Williamson also expressed concerns the permit system grants the Oregon State Police “unfettered authority” to inquire into all manner of personal information of the applicant and to deny the applicant the permit for any reason or for simply failing to cooperate.
“No information is off limits,” he claimed. “The introduction of highly subjective criteria in (the measure) allows the government significant authority to intrude into the private lives of law-abiding citizens wishing to exercise their protected rights under the Second Amendment.”
Opponents also argue that language describing the magazine ban creates confusion.
The measure allows “registered owners” of magazines that hold more than 10 rounds to retain them so long as they were purchased before the ban.
“But how do you prove when you purchased a magazine?” Williamson asked. “There is no magazine ‘registration.’ They don’t have serial numbers. There’s no way for the average person to prove they had it before the law was passed. That means citizens must prove their innocence.”

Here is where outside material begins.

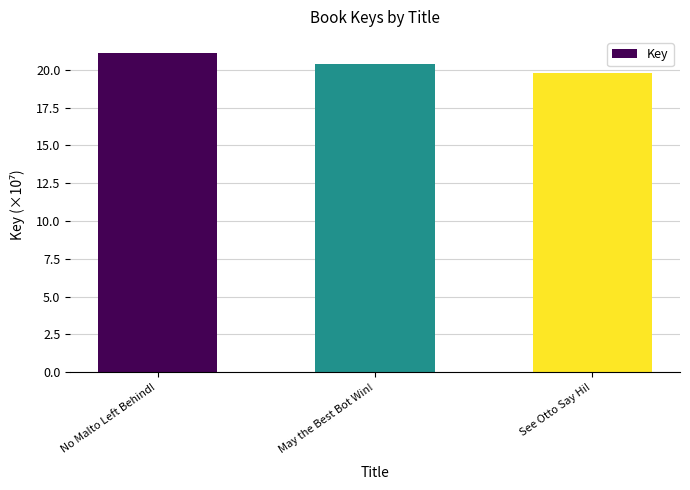

List the labels in order of value, largest first.

No Malto Left Behind!, May the Best Bot Win!, See Otto Say Hi!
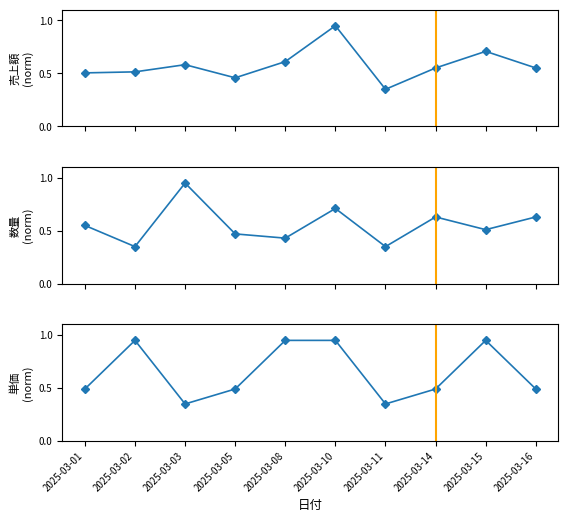

What are all the series names shown in the legend?

売上額, 数量, 単価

Lawfully owned magazines that exceed 10 rounds may not be used for self-defense outside the home. Under the measure, possession would be restricted to the owner’s property, at a gunsmith, on a private shooting range or during a firearms competition.
“The minute you leave the house, that 15-round magazine is now illegal, and you could be arrested and charged with a misdemeanor for each magazine in your possession because you’re not in your home or at a gun range,” Williamson explained. “And you could be charged multiple times for the same magazines since magazines do not contain identifying markings.”
“So that could make an otherwise legal gun-owner a criminal overnight,” Kahng commented.
“But they would have time to turn those magazines in,” committee member Margaret Onley commented. She’s an Oregon labor and employment attorney who supports the measure.
In the end, the committee voted 3 to 2 to adopt the explanatory language with minor changes and submitted it to the Oregon Secretary of State for final approval, leaving opponents frustrated.
“I don’t think you’ll find any precedent in U.S. history in which a citizen has to go through so many hoops to exercise Constitutional rights,” Williamson said. “This is the first of its kind, and if it passes, it will wind up in court.”